La timidezza dichiarata si perde già dagli appunti sui quadernini sparsi nel suo studio artigianale. È lì nel suo Abruzzo, e come nelle migliori sale prove fai-da-te, ci sono le confezioni di uova, i tappeti finti persiani ma, al posto dei classici poster rockeggianti, una tendina «fucsia con brillanti che era talmente messa male che il titolare del negozio cinese, dopo aver provato a sciogliere i fili, me l’ha regalata. Costava 2,50 euro. Ora è la porta del mio rifugio, o meglio della mia tomba», dice sorridendo. Per anni ha usato i guadagni dei tour per riempirlo con strumenti: chitarra, batteria, cornamuse, zampogne e tastiera. E senza che se ne accorgesse sono diventati l’estensione delle sue emozioni, scoprendo che in realtà, seppur da autodidatta, avrebbero potuto dargli voce.
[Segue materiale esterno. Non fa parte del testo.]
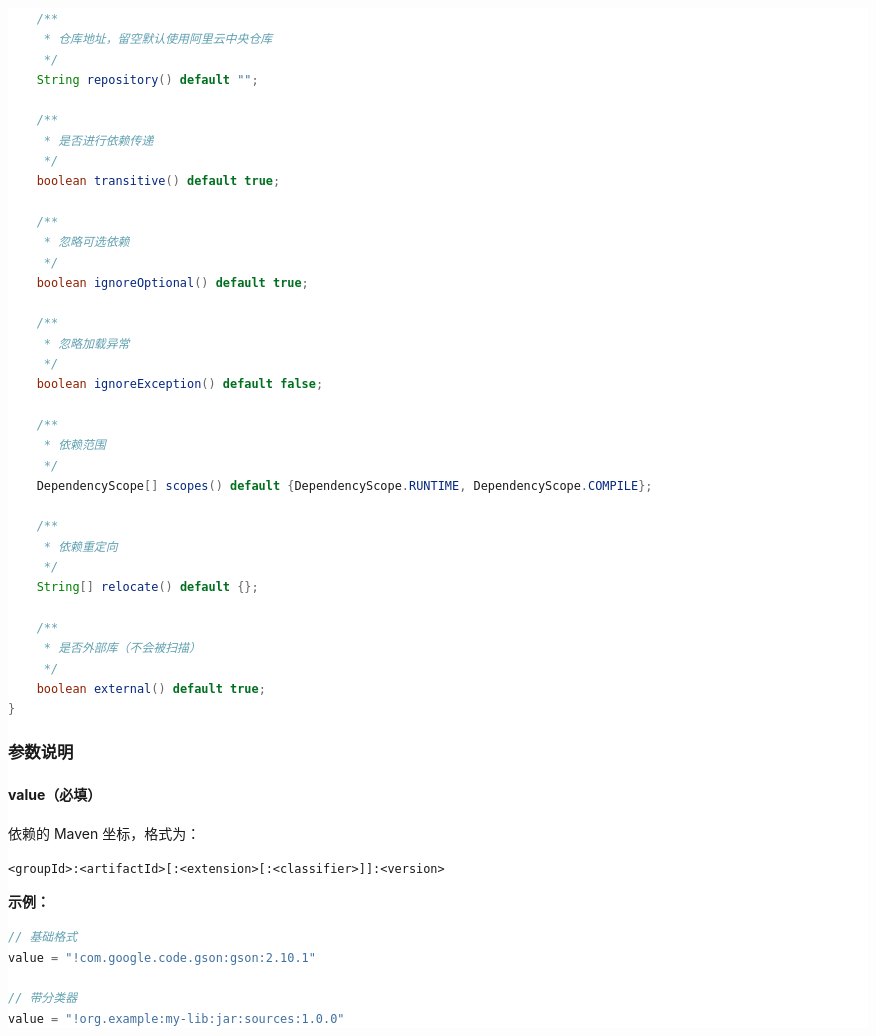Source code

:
 ```java
    /**
     * 仓库地址，留空默认使用阿里云中央仓库
     */
    String repository() default "";

    /**
     * 是否进行依赖传递
     */
    boolean transitive() default true;

    /**
     * 忽略可选依赖
     */
    boolean ignoreOptional() default true;

    /**
     * 忽略加载异常
     */
    boolean ignoreException() default false;

    /**
     * 依赖范围
     */
    DependencyScope[] scopes() default {DependencyScope.RUNTIME, DependencyScope.COMPILE};

    /**
     * 依赖重定向
     */
    String[] relocate() default {};

    /**
     * 是否外部库（不会被扫描）
     */
    boolean external() default true;
}
```

### 参数说明

#### value（必填）

依赖的 Maven 坐标，格式为：

```
<groupId>:<artifactId>[:<extension>[:<classifier>]]:<version>
```

**示例：**

```kotlin
// 基础格式
value = "!com.google.code.gson:gson:2.10.1"

// 带分类器
value = "!org.example:my-lib:jar:sources:1.0.0"
```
La grande rivelazione, la ricorda bene, «è stata scoprire che la musica non si era fermata agli anni 70. Ascoltavo sono Beatles e Rolling Stones, Led Zeppelin o Modugno e Battisti – svela senza timori -. Ero molto giovane, frequentavo il primo anno di legge a Bologna quando il mio coinquilino ascoltò OK Computer dei Radiohead e capii che c’era ancora qualcosa di buono e che scrivere avrebbe potuto avere un senso». A quel punto, con l’università che gli stava stretta, iniziò ad annotare, a comporre e a registrare sulle musicassette. Gli amici di sempre, poi, sono a riusciti a convincerlo che poteva crederci davvero. Ora è al lavoro al suo primo album che uscirà in autunno sulla scia dei suoi compaesani Voina e Management da poco tornati alla ribalta con nuovi lavori discografici.
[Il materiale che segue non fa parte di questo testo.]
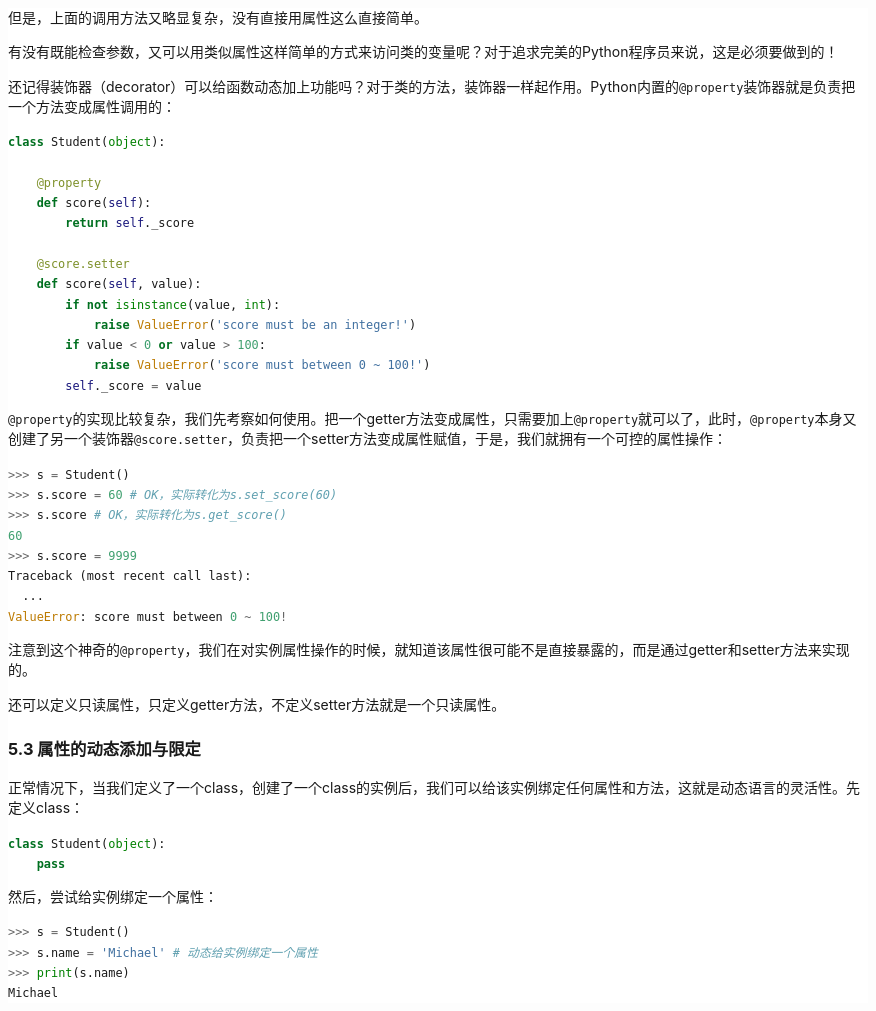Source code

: 但是，上面的调用方法又略显复杂，没有直接用属性这么直接简单。

有没有既能检查参数，又可以用类似属性这样简单的方式来访问类的变量呢？对于追求完美的Python程序员来说，这是必须要做到的！

还记得装饰器（decorator）可以给函数动态加上功能吗？对于类的方法，装饰器一样起作用。Python内置的`@property`装饰器就是负责把一个方法变成属性调用的：

```python
class Student(object):

    @property
    def score(self):
        return self._score

    @score.setter
    def score(self, value):
        if not isinstance(value, int):
            raise ValueError('score must be an integer!')
        if value < 0 or value > 100:
            raise ValueError('score must between 0 ~ 100!')
        self._score = value
```

`@property`的实现比较复杂，我们先考察如何使用。把一个getter方法变成属性，只需要加上`@property`就可以了，此时，`@property`本身又创建了另一个装饰器`@score.setter`，负责把一个setter方法变成属性赋值，于是，我们就拥有一个可控的属性操作：

```python
>>> s = Student()
>>> s.score = 60 # OK，实际转化为s.set_score(60)
>>> s.score # OK，实际转化为s.get_score()
60
>>> s.score = 9999
Traceback (most recent call last):
  ...
ValueError: score must between 0 ~ 100!
```

注意到这个神奇的`@property`，我们在对实例属性操作的时候，就知道该属性很可能不是直接暴露的，而是通过getter和setter方法来实现的。

还可以定义只读属性，只定义getter方法，不定义setter方法就是一个只读属性。

### 5.3 属性的动态添加与限定

正常情况下，当我们定义了一个class，创建了一个class的实例后，我们可以给该实例绑定任何属性和方法，这就是动态语言的灵活性。先定义class：

```python
class Student(object):
    pass
```

然后，尝试给实例绑定一个属性：

```python
>>> s = Student()
>>> s.name = 'Michael' # 动态给实例绑定一个属性
>>> print(s.name)
Michael
```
«Sarà bello e diverso, ci saranno temi e sonorità nuove. Ma non voglio dire di più». Anche questo sarà “elettrodomestico” per poi far ascoltare i brani alla stessa cerchia ristretta di amici. «Sono stati i primi a dirmi: “Ma quale band, guarda che puoi funzionare chitarra e voce”. Li stimo quindi ci ho creduto. Ci ritroviamo al tavolino del bar. C’è Domenico (Voina) che ha il Biscottificio, la mia ragazza Vicky e Tiziano Feola che curano i video e Luca e Marco del Management. Anche se sono sceso dal furgone, siamo grandi amici». Nessun saluto brusco, dopo anni trascorsi a fare anche 100 concerti per stagione, Ceroli ha capito che non voleva più coprire con i tamburi le sue emozioni. «Lo hanno capito. Siamo simili perché cresciuti nel nulla e nasce tutto da quello, ci sono solo due pub di amici nostri che abbiamo consumato negli anni sia come clienti che suonandoci».
E così, naturalmente, tutto è diventato realtà. Ceroli si è ritrovato a poter mostrare l’anima da cantautore indie (o it-pop, che dir si voglia) che si portava dietro già da dieci anni. Proprio nel momento giusto. Quell’attitudine vintage, però, ha cercato di barattarla con la voglia di parlare ai giovani, con un linguaggio social e moderno. «Anche in questo delicato momento chi oggi chiede sacrifici ai giovani, credo non abbia mai parlato davvero con loro. Credo che sia importante avere un canale diretto. Per me è naturale, ascolto chi mi sa parlare e parlo con chi mi sa ascoltare». E se non è sufficiente a dirimere i dubbi se sia indie o di nicchia «per me sono solo me stesso, come il mio cognome. Sono sincero, la musica è il mio lavoro e prima ancora la mia vita e se questo arriva, allora ha avuto un senso».